---------- PROVIDED PASSAGE
Rice, speaking before talks with Solana in Washington, said the EU had made clear Iran had crossed an important threshold.

"Iran must not be allowed to get a nuclear weapon. It must not be allowed to pursue activities that might lead to a nuclear weapon and on that we are fully united," she said.

CONSENSUS ELUSIVE

However, previous EU predictions that the IAEA board would send the Iran dossier to the council as soon as early next month were "looking a bit sick", a top EU diplomat said.

The diplomat, who asked not to be identified, said Russia wants the IAEA to inform the council about the Iran issue, but in some way that stops short of a formal referral.

U.S. and European officials say a majority on the IAEA board favours referral, but they want as much support as they can muster from countries like Russia, China and other sceptics.

Iran has launched its own campaign to lobby developing nations on the IAEA board ahead of any vote. Ahmadinejad is going to Syria on Wednesday, his oil minister is visiting India and other Iranian officials are in Egypt and South Africa.
--------------------
Retype the passage on Iran's nuclear dispute word for word, beginning at the words "U.S. and European" and stopping after the words "and South Africa.".
---------- DATASET CONTENT
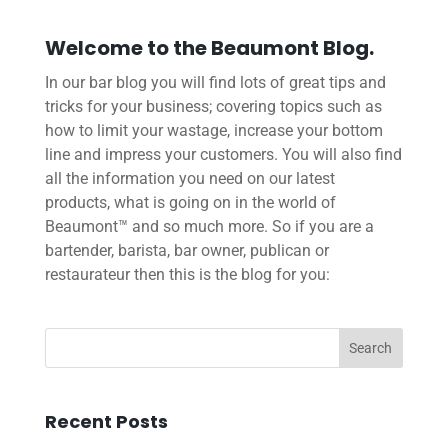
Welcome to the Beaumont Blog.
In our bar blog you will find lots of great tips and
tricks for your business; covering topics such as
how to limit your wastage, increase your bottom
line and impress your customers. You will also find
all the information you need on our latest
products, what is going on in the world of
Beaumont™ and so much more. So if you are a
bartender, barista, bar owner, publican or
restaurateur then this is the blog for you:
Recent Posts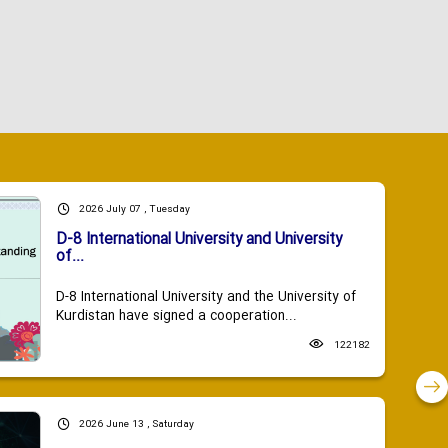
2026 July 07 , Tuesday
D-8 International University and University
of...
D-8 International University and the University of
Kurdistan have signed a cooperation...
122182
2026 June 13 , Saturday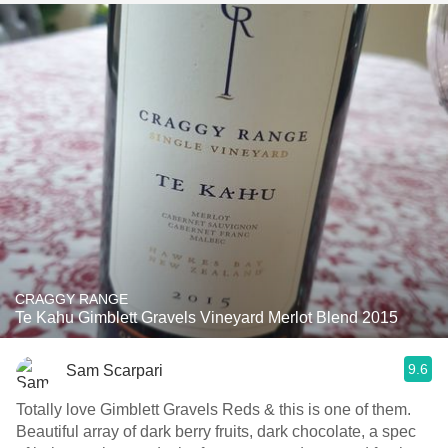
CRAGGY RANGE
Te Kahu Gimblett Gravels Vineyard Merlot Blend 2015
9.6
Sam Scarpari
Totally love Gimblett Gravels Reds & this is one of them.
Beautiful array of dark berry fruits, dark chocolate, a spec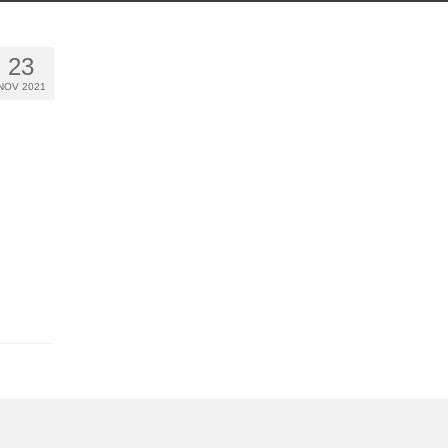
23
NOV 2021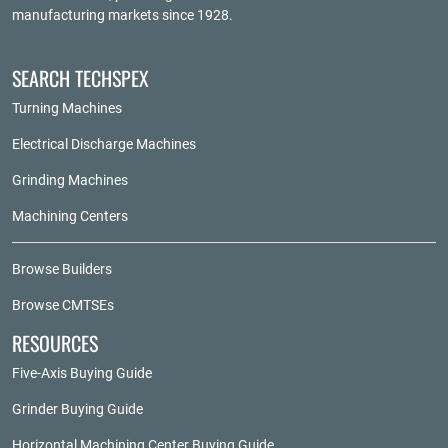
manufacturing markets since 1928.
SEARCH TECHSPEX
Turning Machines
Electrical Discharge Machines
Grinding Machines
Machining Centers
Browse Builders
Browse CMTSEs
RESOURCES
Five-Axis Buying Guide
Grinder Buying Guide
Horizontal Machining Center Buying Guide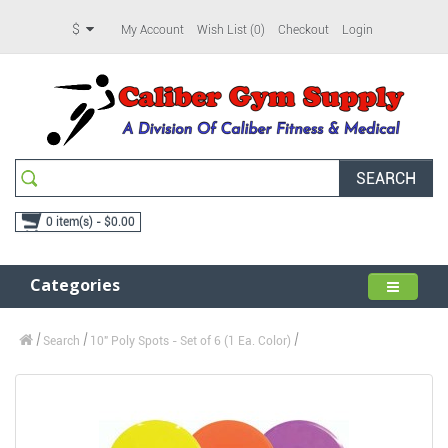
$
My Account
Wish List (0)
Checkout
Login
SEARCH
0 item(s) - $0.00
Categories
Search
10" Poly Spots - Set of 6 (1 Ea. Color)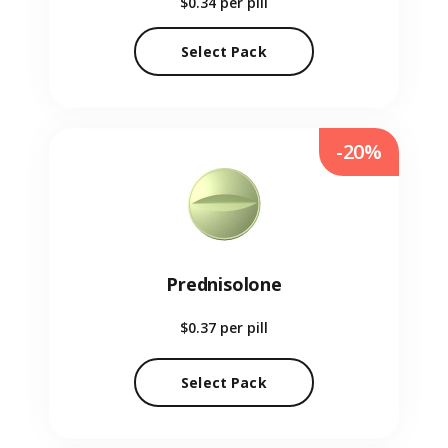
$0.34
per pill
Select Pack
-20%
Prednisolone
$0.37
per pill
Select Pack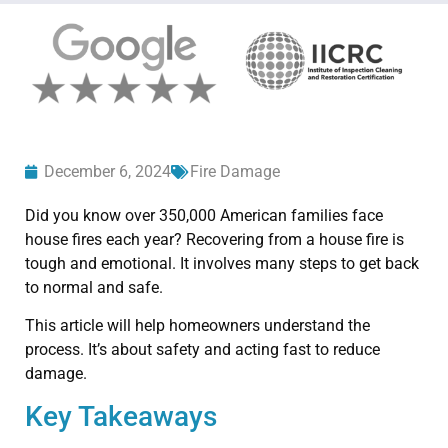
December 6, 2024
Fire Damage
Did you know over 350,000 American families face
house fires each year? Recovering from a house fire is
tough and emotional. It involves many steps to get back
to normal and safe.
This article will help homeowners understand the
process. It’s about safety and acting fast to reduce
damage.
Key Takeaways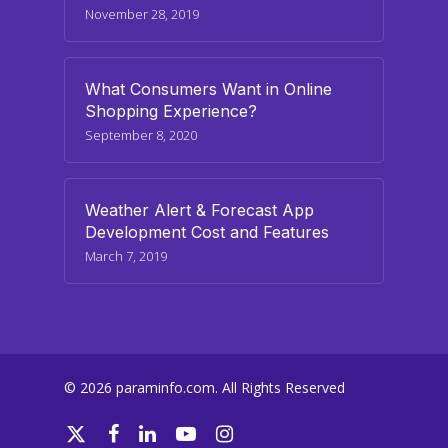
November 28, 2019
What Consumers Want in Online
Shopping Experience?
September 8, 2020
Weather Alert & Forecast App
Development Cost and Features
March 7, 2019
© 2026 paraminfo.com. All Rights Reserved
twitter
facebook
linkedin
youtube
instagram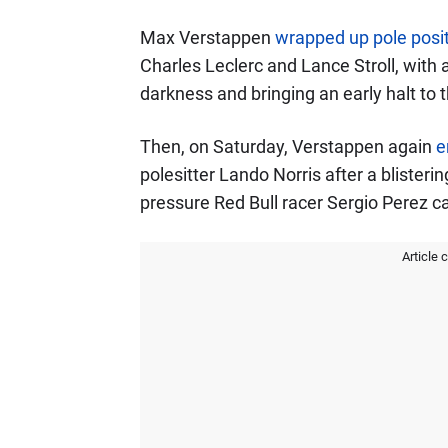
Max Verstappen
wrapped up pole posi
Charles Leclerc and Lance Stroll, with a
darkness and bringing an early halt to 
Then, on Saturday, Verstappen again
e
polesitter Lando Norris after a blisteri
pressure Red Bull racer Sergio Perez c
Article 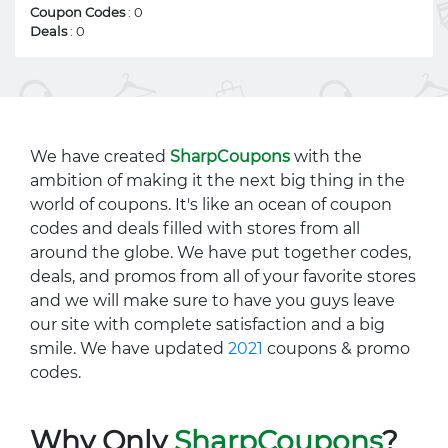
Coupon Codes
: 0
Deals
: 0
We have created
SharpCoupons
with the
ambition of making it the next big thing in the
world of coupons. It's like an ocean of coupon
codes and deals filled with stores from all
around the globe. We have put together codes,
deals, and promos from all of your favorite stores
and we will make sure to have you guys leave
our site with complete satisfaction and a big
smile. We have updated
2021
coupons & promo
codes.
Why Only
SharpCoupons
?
--------------------
---------- DATASET CONTENT
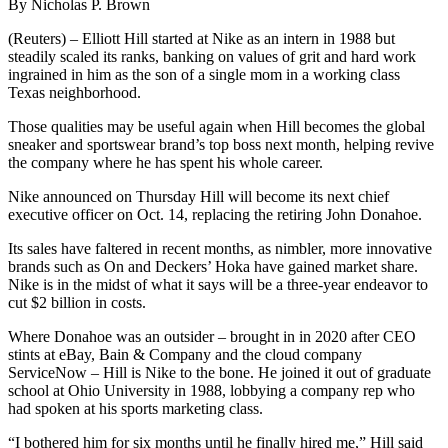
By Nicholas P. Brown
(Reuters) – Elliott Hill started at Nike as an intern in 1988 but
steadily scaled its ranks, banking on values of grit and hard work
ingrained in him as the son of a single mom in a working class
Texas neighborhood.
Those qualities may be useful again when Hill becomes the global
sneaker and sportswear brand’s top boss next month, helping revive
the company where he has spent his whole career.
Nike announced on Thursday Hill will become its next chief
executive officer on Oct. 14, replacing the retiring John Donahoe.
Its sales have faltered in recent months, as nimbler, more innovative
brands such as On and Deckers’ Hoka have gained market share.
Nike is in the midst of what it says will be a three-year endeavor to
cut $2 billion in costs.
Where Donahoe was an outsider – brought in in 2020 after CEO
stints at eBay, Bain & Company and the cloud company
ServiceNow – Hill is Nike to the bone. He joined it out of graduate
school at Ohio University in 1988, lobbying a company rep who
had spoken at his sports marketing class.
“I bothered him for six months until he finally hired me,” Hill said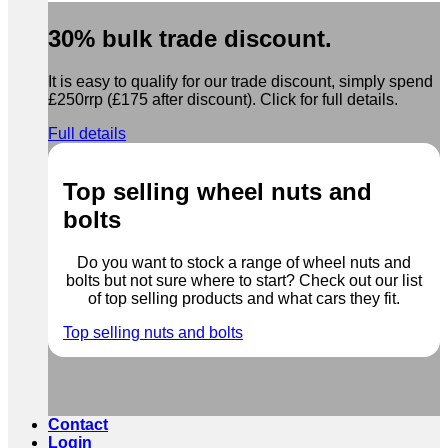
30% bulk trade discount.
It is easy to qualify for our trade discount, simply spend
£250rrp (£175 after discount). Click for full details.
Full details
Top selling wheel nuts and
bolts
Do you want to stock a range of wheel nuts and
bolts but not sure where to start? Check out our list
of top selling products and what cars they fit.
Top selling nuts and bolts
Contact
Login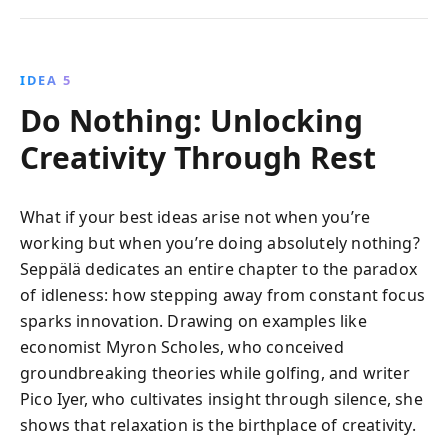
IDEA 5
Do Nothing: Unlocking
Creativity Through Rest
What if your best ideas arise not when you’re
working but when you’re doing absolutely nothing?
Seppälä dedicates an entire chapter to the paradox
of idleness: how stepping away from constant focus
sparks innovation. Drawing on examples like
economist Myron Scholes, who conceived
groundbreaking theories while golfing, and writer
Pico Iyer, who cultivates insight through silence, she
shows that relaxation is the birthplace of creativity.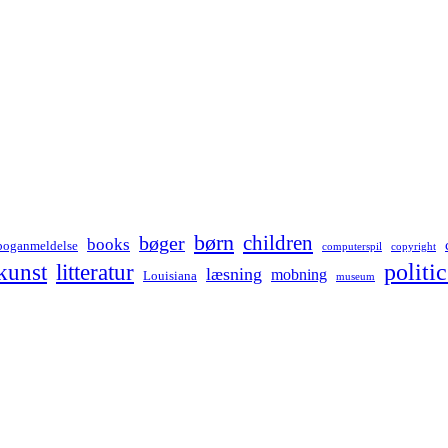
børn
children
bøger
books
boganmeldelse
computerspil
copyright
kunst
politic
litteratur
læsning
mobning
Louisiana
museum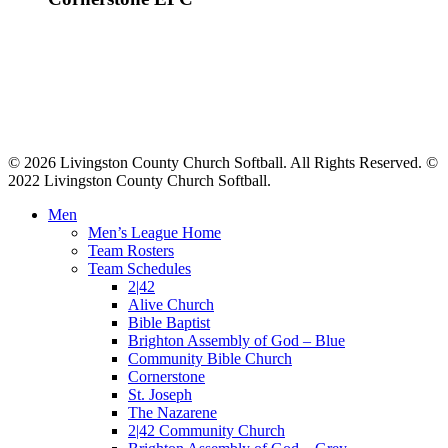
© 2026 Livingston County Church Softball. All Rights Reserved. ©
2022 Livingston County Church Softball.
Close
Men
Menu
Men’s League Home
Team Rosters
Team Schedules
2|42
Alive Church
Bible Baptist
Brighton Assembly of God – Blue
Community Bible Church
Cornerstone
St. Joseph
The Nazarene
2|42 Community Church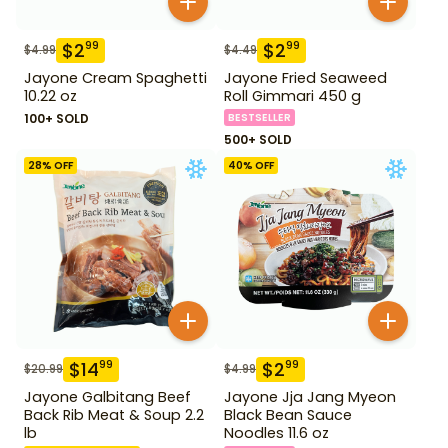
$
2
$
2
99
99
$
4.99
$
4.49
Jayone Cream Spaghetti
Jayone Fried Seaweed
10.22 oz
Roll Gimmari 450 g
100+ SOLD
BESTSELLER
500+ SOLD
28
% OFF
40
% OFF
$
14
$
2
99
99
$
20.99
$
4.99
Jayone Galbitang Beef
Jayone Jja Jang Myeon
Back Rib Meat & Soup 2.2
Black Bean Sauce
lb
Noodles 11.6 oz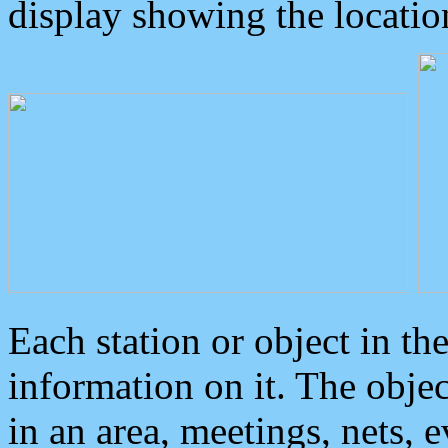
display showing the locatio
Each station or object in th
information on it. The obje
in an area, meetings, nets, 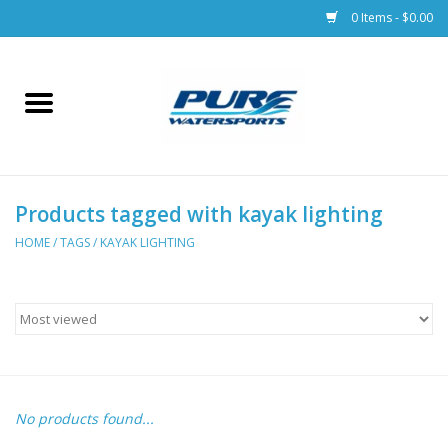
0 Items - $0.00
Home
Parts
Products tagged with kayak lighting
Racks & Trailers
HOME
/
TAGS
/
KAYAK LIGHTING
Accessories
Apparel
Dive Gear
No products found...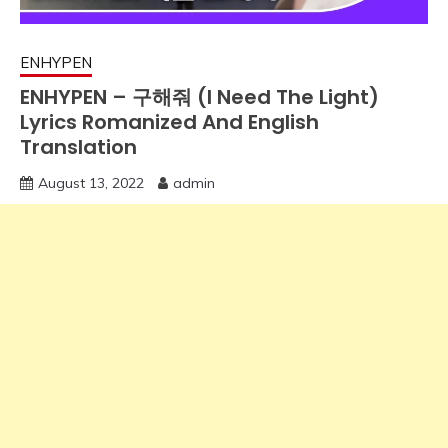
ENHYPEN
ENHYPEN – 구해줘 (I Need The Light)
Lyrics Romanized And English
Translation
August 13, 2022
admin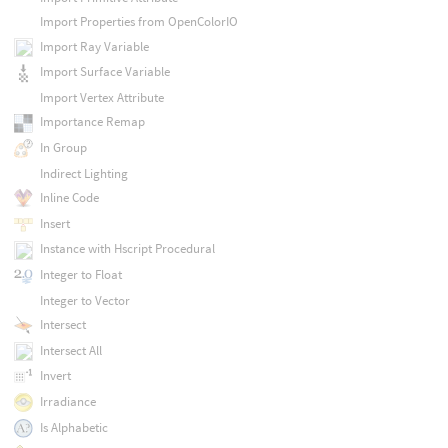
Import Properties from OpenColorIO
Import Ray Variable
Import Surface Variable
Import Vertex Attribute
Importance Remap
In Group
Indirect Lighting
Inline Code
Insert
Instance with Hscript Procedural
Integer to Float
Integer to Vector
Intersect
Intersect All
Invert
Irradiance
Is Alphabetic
--------------------
◆ RESULT BELOW
U.S. and European officials say a majority on the IAEA board favours referral, but they want as much support as they can muster from countries like Russia, China and other sceptics.

Iran has launched its own campaign to lobby developing nations on the IAEA board ahead of any vote. Ahmadinejad is going to Syria on Wednesday, his oil minister is visiting India and other Iranian officials are in Egypt and South Africa.